Ja. Die Politik muss handeln. Aber sie wird es nicht tun, weil die Eltern, die ihre Kinder am Gymnasium haben bzw. die, die diesen Schulweg für ihre Kinder erwarten, das nicht wollen. Diese Eltern wollen mehrheitlich weiterhin das Gymnasium. Die Strukturfrage wird in Deutschland tabuisiert.

Wie steht es um die Leistung am Gymnasium?


Bisher gibt es keine Antwort aus der empirischen Erziehungswissenschaft, wie sich die Schulzeitverkürzung auf die Leistungsentwicklung auswirken wird. Ich bin allerdings sehr skeptisch bei der Reform am Gymnasium. Die Schüler sitzen jetzt täglich länger im Unterricht. Dabei weiß jeder im Schulwesen, dass in der siebten Stunde nichts mehr passiert. Deshalb brauchen wir die Ganztagsschule. Ohne echte Ganztagsschule wird es vermutlich Qualitätsverluste geben.

So wie Sie denken viele Experten und Eltern. Warum wird die Ganztagsschule nicht endlich eingeführt?


Die Ganztagsschule kostet ca. 30 Prozent mehr – für Lehrer, Erzieher und Kantinen. Derzeit werden jährlich rund 50 Milliarden Euro für allgemein bildende Schulen ausgegeben, das wären ca. 15 Milliarden Euro mehr. Aber es sind nicht nur die Kosten. Wenn wir in Deutschland auf Ganztagsschulen umstellen, ist das eine tief greifende kulturelle Veränderung: Flöten-Unterricht, Sport in Vereinen usw. – das würde alles in der Schule stattfinden.
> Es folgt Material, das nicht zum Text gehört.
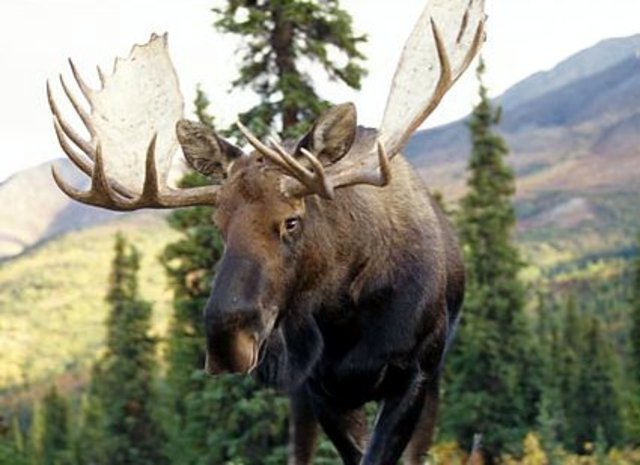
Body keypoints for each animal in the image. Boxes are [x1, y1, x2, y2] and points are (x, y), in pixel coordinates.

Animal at [47, 0, 484, 463]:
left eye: (291, 220)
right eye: (219, 225)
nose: (225, 339)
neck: (346, 318)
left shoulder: (415, 374)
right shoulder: (317, 388)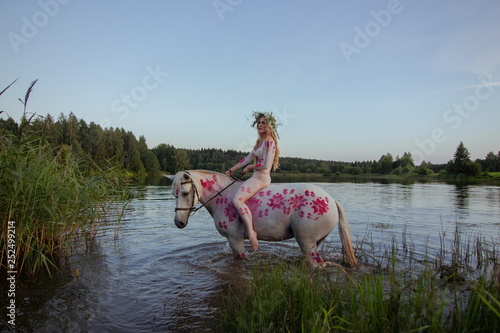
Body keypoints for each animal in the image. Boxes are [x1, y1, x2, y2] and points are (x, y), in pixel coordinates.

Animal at [170, 169, 358, 268]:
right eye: (174, 194)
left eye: (185, 193)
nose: (179, 222)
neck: (222, 196)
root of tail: (331, 200)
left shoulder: (235, 239)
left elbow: (241, 257)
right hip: (314, 242)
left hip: (306, 241)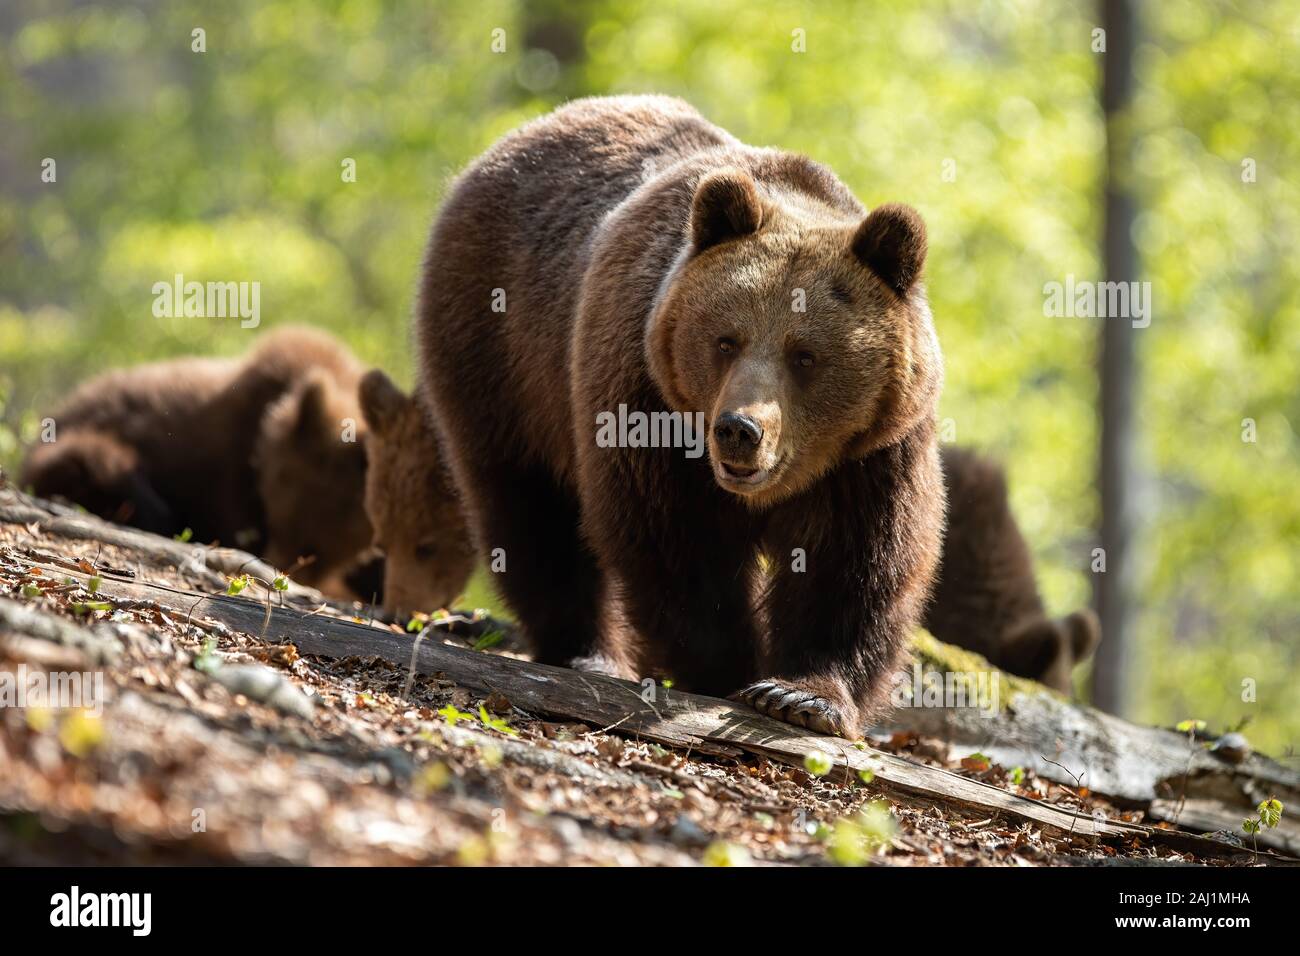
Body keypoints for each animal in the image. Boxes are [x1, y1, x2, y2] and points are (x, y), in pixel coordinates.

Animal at [416, 95, 945, 738]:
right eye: (726, 340)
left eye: (805, 354)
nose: (739, 430)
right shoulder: (646, 401)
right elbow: (672, 541)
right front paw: (728, 669)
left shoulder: (873, 452)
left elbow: (858, 562)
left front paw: (801, 695)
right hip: (501, 351)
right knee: (526, 506)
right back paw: (587, 652)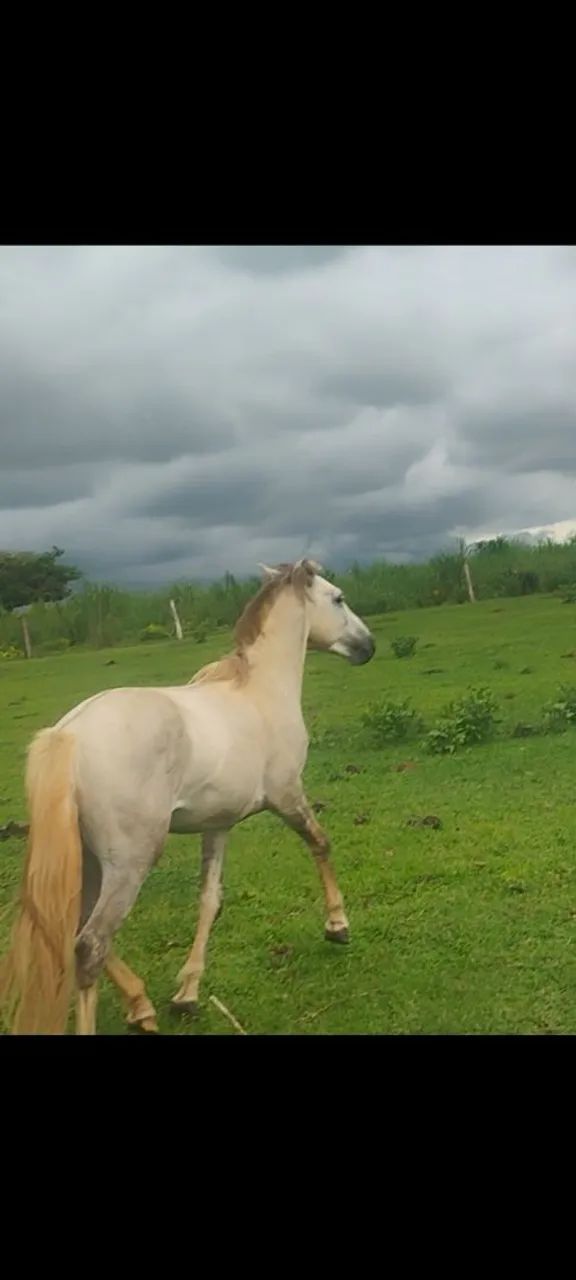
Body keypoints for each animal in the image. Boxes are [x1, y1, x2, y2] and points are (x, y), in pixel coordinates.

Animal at [0, 558, 375, 1035]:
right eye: (338, 598)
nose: (368, 646)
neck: (260, 693)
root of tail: (69, 734)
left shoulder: (218, 824)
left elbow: (210, 899)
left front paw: (188, 993)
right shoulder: (288, 795)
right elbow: (321, 844)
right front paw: (338, 926)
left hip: (86, 860)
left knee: (70, 931)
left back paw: (141, 1006)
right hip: (130, 863)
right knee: (90, 944)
Dann ginge vieles der Jugendkultur baden.

Aber die Sportvereine und Musikschulen könnten doch mit den Schulen kooperieren.


Ja, es wird ihnen gar nichts anderes übrig bleiben. Um wirklich einen Sprung nach vorn zu machen, brauchen wir die gebundene Ganztagsschule, also die Variante, bei der wirklich alle Schülerinnen und Schüler ganztägig zur Schule gehen. Das muss schnell passieren. Dafür brauchen wir mehr Geld im System. Wenn alles so bleibt, besteht die Gefahr, dass noch mehr Schüler aus dem System kippen als bisher. Durch die Zeitverdichtung, wird die Selektivität noch größer.